__DIRECTIONS FOR THIS TASK__
Check each line of the entries below for the string "Bizoviška"; copy every line where it appears.

━━━━━━━━━━

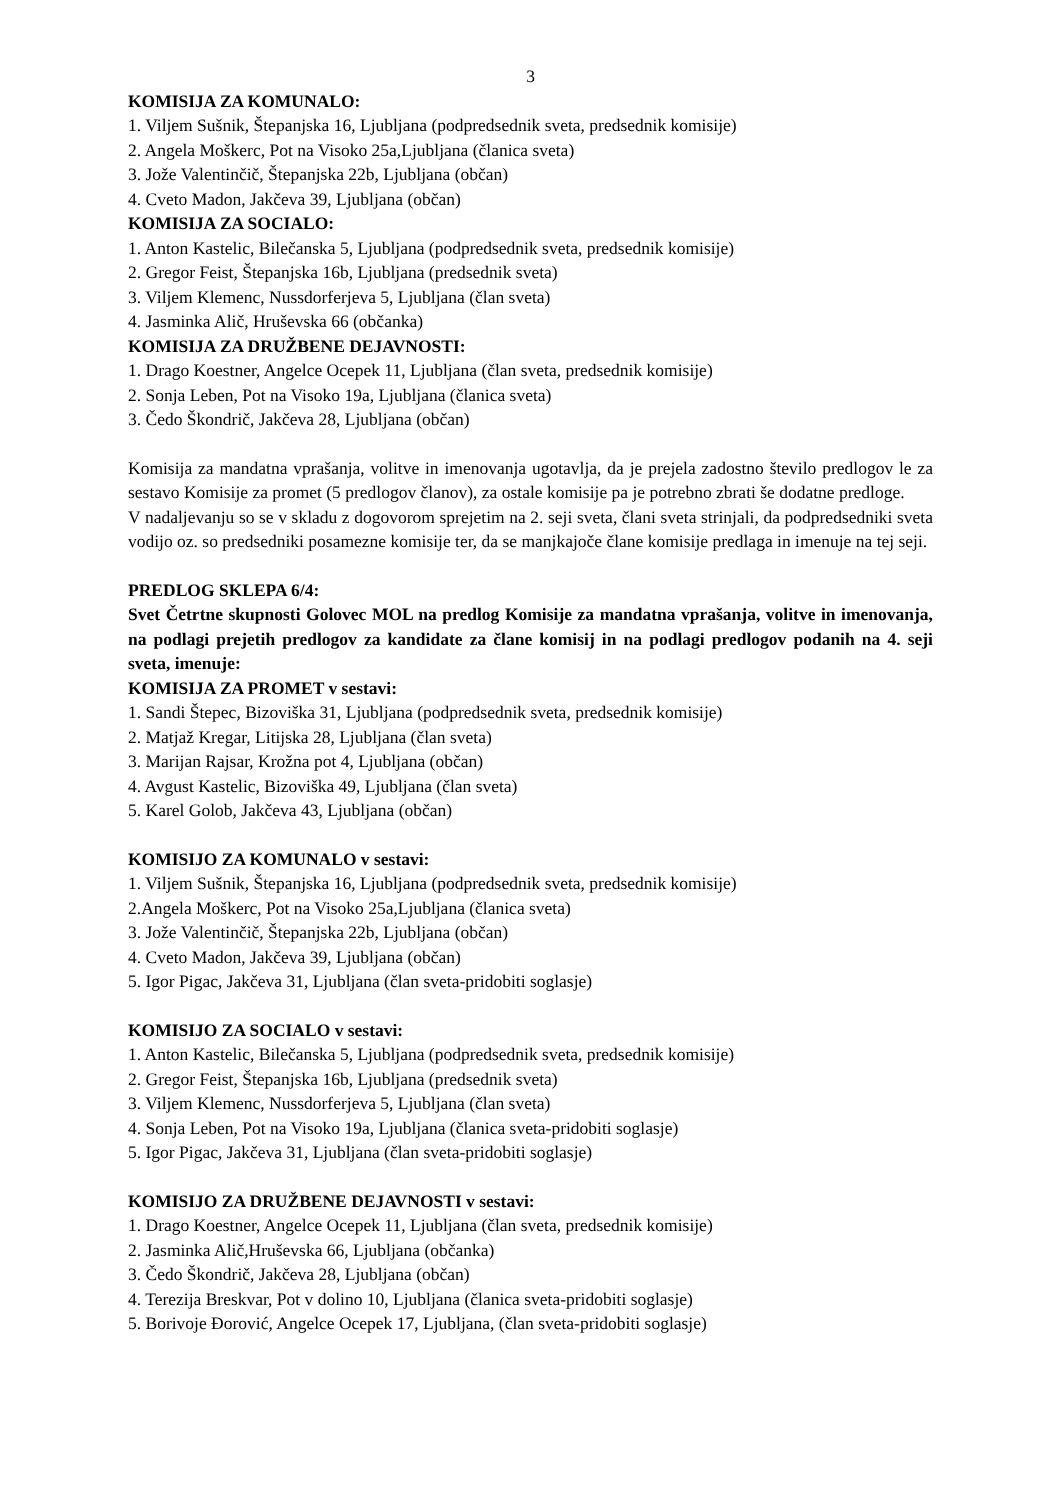3
KOMISIJA ZA KOMUNALO:
1. Viljem Sušnik, Štepanjska 16, Ljubljana (podpredsednik sveta, predsednik komisije)
2. Angela Moškerc, Pot na Visoko 25a,Ljubljana (članica sveta)
3. Jože Valentinčič, Štepanjska 22b, Ljubljana (občan)
4. Cveto Madon, Jakčeva 39, Ljubljana (občan)
KOMISIJA ZA SOCIALO:
1. Anton Kastelic, Bilečanska 5, Ljubljana (podpredsednik sveta, predsednik komisije)
2. Gregor Feist, Štepanjska 16b, Ljubljana (predsednik sveta)
3. Viljem Klemenc, Nussdorferjeva 5, Ljubljana (član sveta)
4. Jasminka Alič, Hruševska 66 (občanka)
KOMISIJA ZA DRUŽBENE DEJAVNOSTI:
1. Drago Koestner, Angelce Ocepek 11, Ljubljana (član sveta, predsednik komisije)
2. Sonja Leben, Pot na Visoko 19a, Ljubljana (članica sveta)
3. Čedo Škondrič, Jakčeva 28, Ljubljana (občan)
Komisija za mandatna vprašanja, volitve in imenovanja ugotavlja, da je prejela zadostno število predlogov le za sestavo Komisije za promet (5 predlogov članov), za ostale komisije pa je potrebno zbrati še dodatne predloge.
V nadaljevanju so se v skladu z dogovorom sprejetim na 2. seji sveta, člani sveta strinjali, da podpredsedniki sveta vodijo oz. so predsedniki posamezne komisije ter, da se manjkajoče člane komisije predlaga in imenuje na tej seji.
PREDLOG SKLEPA 6/4:
Svet Četrtne skupnosti Golovec MOL na predlog Komisije za mandatna vprašanja, volitve in imenovanja, na podlagi prejetih predlogov za kandidate za člane komisij in na podlagi predlogov podanih na 4. seji sveta, imenuje:
KOMISIJA ZA PROMET v sestavi:
1. Sandi Štepec, Bizoviška 31, Ljubljana (podpredsednik sveta, predsednik komisije)
2. Matjaž Kregar, Litijska 28, Ljubljana (član sveta)
3. Marijan Rajsar, Krožna pot 4, Ljubljana (občan)
4. Avgust Kastelic, Bizoviška 49, Ljubljana (član sveta)
5. Karel Golob, Jakčeva 43, Ljubljana (občan)
KOMISIJO ZA KOMUNALO v sestavi:
1. Viljem Sušnik, Štepanjska 16, Ljubljana (podpredsednik sveta, predsednik komisije)
2.Angela Moškerc, Pot na Visoko 25a,Ljubljana (članica sveta)
3. Jože Valentinčič, Štepanjska 22b, Ljubljana (občan)
4. Cveto Madon, Jakčeva 39, Ljubljana (občan)
5. Igor Pigac, Jakčeva 31, Ljubljana (član sveta-pridobiti soglasje)
KOMISIJO ZA SOCIALO v sestavi:
1. Anton Kastelic, Bilečanska 5, Ljubljana (podpredsednik sveta, predsednik komisije)
2. Gregor Feist, Štepanjska 16b, Ljubljana (predsednik sveta)
3. Viljem Klemenc, Nussdorferjeva 5, Ljubljana (član sveta)
4. Sonja Leben, Pot na Visoko 19a, Ljubljana (članica sveta-pridobiti soglasje)
5. Igor Pigac, Jakčeva 31, Ljubljana (član sveta-pridobiti soglasje)
KOMISIJO ZA DRUŽBENE DEJAVNOSTI v sestavi:
1. Drago Koestner, Angelce Ocepek 11, Ljubljana (član sveta, predsednik komisije)
2. Jasminka Alič,Hruševska 66, Ljubljana (občanka)
3. Čedo Škondrič, Jakčeva 28, Ljubljana (občan)
4. Terezija Breskvar, Pot v dolino 10, Ljubljana (članica sveta-pridobiti soglasje)
5. Borivoje Đorović, Angelce Ocepek 17, Ljubljana, (član sveta-pridobiti soglasje)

━━━━━━━━━━

__ANSWER BOX__
1. Sandi Štepec, Bizoviška 31, Ljubljana (podpredsednik sveta, predsednik komisije)
4. Avgust Kastelic, Bizoviška 49, Ljubljana (član sveta)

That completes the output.